Storage Insider: Should file servers be trimmed?

Storage Insider: Should file servers be trimmed?

If you like cooking, you may have played the same game that I sometimes play while waiting in line at the grocery store: Checking out what other shoppers have in their baskets and trying to guess what meals they have in mind.

Silly? Perhaps, but it's better than reading the tabloids. Watching storage vendors often triggers in me the same type of curiosity to figure out what's cooking - that is, in terms of their acquisitions.

The latest vendor to get me guessing is Cisco with its recent one-two punch of NeoPath and WebEx. Those two acquisitions both suggest an expansion of Cisco's menu beyond the traditional data transport focus.

I won't speculate on what Cisco plans to do with WebEx but, looking at NeoPath, I see a more elaborate dish in the making than just file virtualisation. The "secret ingredient" that NeoPath brings to the table is policy-driven file administration, a powerful feature that can save money and add superb flexibility to storage management.

Here's why: You may have millions of files parked on expensive first-tier storage that is getting full. Using policy-driven file migration, you can move those files to a less expensive storage tier using criteria based on, say, size, age, and content, and postpone (or avoid altogether) purchasing additional, more expensive arrays.

Will users be affected by that move? Not if you are using solutions such as NeoPath's SMARTtouch, which provides seamless redirection from the old file location to the new one. Users may not even notice that their files have been moved.

If you think that policy-driven file management is just nice to have but not a critical feature, consider that EMC made it a priority to add a similar capability to its newly acquired file virtualization technology from Rainfinity. I'll wait to see how Cisco plays the NeoPath card, but to get the data migration features of EMC Rainfinity, you need to purchase that solution and comply with all its hardware requirements.

If buying more expensive hardware is not in your customers' plans, be aware that an Australian start-up, Moonwalk, has developed a software-only solution that enables policy-driven file management without adding more hardware to a data centre. In fact, Moonwalk 6.0 is based on lightweight, small-footprint agents that, driven by a centralised schedule and a set of rules, identify files that should be moved elsewhere using typical metadata attributes.

Moonwalk uses a HTTP-based management console, where you define your source and target directories. From the same GUI, you create rules to select files according to criteria such as how old they are, how recently they were accessed, the filename, or the file type.

You can make a policy by applying one or more rules to selected source and destination directories. Moreover, by creating tasks, you can finally put those policies to work according to a schedule. After that, just sit back and watch your primary storage slim down as those files fl y automatically to their new home.

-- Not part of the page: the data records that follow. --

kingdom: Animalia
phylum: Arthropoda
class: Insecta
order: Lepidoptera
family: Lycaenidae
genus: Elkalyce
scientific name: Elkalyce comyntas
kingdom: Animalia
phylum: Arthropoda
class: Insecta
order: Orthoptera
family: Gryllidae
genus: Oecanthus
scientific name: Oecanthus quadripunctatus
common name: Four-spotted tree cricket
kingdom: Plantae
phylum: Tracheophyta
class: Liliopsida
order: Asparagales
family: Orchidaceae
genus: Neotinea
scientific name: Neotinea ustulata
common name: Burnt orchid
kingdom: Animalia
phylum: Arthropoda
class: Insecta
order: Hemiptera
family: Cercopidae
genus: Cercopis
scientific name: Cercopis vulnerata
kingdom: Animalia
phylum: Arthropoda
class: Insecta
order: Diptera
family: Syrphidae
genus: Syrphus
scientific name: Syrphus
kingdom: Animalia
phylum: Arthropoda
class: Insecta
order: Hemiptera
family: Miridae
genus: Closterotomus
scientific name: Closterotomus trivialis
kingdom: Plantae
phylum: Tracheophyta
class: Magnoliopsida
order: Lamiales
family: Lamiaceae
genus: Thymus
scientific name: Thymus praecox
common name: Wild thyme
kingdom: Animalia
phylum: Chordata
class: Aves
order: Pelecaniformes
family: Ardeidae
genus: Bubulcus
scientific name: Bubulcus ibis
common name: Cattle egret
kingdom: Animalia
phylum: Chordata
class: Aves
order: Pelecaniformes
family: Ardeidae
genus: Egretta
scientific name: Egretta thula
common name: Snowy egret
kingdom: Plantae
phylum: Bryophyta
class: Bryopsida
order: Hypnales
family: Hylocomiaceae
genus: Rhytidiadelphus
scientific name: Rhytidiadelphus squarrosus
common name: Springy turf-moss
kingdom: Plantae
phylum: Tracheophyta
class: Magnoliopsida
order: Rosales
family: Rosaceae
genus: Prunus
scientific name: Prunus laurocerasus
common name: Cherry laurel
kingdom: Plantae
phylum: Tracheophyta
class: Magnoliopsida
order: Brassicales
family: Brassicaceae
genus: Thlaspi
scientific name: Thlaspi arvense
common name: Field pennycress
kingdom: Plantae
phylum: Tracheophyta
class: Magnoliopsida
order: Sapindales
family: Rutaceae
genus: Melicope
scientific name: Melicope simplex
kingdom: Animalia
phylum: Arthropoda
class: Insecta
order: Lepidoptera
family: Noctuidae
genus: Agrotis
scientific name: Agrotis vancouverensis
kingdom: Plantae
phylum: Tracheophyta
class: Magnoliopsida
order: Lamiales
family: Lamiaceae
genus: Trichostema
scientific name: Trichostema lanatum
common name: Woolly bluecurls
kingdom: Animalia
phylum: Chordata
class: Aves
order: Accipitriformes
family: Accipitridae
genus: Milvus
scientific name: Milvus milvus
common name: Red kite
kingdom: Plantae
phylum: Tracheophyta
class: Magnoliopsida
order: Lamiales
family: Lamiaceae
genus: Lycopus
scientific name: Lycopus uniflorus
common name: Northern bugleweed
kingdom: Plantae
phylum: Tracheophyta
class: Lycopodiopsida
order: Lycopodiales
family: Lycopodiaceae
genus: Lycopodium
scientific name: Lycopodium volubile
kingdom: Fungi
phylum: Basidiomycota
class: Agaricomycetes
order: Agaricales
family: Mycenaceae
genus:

Moving files from Novell Netware and Windows servers creates placeholders (also called "stubs") that make the change seamless to users. According to Moonwalk, a similar feature should shortly become available for Linux and Unix. The purpose of leaving a stub when moving a file is twofold. First of all, it's a reminder that your file was once there and has moved elsewhere. Perhaps more important, the stub also acts as a teleport station: click it, and the system will immediately open the destination directory and provide access to the original file.

I also find it interesting that Moonwalk can use specialised connectors (called "plug-ins") to write files to non-conventional architectures, such as the EMC Centera, which creates an easy migration path for archiving files to more secure platforms. Moonwalk starts at about $US4000 per node, a cost that can be easily justified with the savings you'll have from putting your storage on a diet. I'd say it's worth checking out this new start-up (the company provides a free trial) before purchasing more storage.